Finding Critical Points in g(x) = 4x - tanx

[QuarkCharmer]

Homework Statement

g(x) = 4x - tanx

Homework Equations

The Attempt at a Solution

$$g(\theta) = 4\theta - tan\theta$$
$$g'(\theta)=4-sec^{2}\theta$$
$$g'(\theta)=\frac{4cos^{2}\theta-1}{cos^{2}\theta}$$
$$g'(\theta)=\frac{-4sin^{2}\theta}{cos^{2}\theta}$$
$$-4tan^{2}\theta=0$$
$$-4(tan\theta)(tan\theta)=0$$
$$\theta = arctan0$$
$$\theta = k\pi$$

So, that lists the zeros of the derivative if I am correct. I believe the other critical points are pi/2 + kpi, where tan is undefined.
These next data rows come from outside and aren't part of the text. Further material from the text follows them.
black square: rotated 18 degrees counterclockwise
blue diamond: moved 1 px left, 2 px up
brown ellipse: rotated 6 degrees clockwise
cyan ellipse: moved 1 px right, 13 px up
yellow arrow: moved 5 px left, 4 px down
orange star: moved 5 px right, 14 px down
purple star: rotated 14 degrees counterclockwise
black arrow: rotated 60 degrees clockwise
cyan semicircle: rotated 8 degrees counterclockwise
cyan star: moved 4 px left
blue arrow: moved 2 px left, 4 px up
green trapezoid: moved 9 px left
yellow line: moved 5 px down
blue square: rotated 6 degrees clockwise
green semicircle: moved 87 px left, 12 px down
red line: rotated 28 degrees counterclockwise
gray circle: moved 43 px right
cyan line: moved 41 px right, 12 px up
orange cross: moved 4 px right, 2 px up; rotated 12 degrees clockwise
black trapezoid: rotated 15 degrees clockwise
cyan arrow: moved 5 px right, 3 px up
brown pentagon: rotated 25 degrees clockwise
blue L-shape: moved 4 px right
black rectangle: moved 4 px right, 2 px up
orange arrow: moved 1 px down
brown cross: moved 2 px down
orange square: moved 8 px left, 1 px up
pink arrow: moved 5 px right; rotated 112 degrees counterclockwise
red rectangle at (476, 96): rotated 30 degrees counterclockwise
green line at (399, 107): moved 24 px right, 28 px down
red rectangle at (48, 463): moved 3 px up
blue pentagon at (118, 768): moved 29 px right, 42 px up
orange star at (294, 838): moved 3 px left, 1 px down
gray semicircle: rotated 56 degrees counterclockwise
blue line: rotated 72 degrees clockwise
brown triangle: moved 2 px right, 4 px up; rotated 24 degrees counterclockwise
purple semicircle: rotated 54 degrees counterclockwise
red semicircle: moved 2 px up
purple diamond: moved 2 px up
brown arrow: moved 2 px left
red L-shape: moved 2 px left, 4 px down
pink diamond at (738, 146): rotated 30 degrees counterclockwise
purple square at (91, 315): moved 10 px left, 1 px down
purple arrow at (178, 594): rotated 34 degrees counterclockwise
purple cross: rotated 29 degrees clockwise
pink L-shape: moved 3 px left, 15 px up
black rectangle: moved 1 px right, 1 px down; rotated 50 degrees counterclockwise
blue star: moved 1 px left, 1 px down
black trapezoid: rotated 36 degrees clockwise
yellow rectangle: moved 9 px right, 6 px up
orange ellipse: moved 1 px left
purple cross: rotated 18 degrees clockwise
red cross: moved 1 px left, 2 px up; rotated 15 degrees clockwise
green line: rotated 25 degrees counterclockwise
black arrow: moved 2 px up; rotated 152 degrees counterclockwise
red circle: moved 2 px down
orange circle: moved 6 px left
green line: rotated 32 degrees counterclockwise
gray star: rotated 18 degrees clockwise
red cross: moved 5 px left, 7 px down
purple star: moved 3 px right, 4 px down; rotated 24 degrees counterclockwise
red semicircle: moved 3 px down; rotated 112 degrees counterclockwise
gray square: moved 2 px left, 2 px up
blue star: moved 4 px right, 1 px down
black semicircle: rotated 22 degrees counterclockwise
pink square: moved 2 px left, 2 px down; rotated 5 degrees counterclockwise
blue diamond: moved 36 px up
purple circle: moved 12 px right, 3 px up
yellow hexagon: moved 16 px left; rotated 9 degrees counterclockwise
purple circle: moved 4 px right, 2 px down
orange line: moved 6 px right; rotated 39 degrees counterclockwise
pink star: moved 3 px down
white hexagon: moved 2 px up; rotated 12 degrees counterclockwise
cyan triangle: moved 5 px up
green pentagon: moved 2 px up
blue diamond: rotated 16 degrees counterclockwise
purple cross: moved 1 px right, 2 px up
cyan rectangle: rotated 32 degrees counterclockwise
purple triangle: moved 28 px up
That is all of the critical points correct?

 

[grey_earl]

You made an error:

...
$$g'(\theta)=\frac{4cos^{2}\theta-1}{cos^{2}\theta}$$
$$g'(\theta)=\frac{-4sin^{2}\theta}{cos^{2}\theta}$$
...

We have cos² θ + sin² θ = 1, but 4 cos² θ - 1 = 4 (1 - sin² θ) - 1 = 3 - 4 \sin² θ.

Instead you should simply set

4 cos² θ - 1 = 0,

which gives you cos θ = ±½.

 

[QuarkCharmer]

Thank you, yeah I caught that right after I posted. Now I am stuck on another problem. I suppose this should more or less be posted in the pre-calc/trig section.

Finding the critical points of:
$$f(x)=2cos(x)+sin(2x)$$
$$f(x)=2cos(x)+2sin(x)cos(x)$$

$$f'(x)=-2sin(x)+2(cos^{2}(x)-sin^{2}(x))$$
$$f'(x)=-2sin(x)+2cos^{2}(x)-2sin^{2}(x)$$

I just know there is a pythag. identity in there somewhere to aid in solving for 0.

 

[grey_earl]

Well, just express the cosine by the sine using the Pythagorean identity to get f'(x) = -2 sin x + 2 - 4 sin² x, which is a polynomial in z = sin x with roots z = -1/4 ± 3/4. Then you calculate the x corresponding to those values of sin x. That's a standard trick to solve trigonometric equations - if you have odd powers of only one trigonometric function (here sin), express the other (here cos) and you get a polynomial in the first trig function.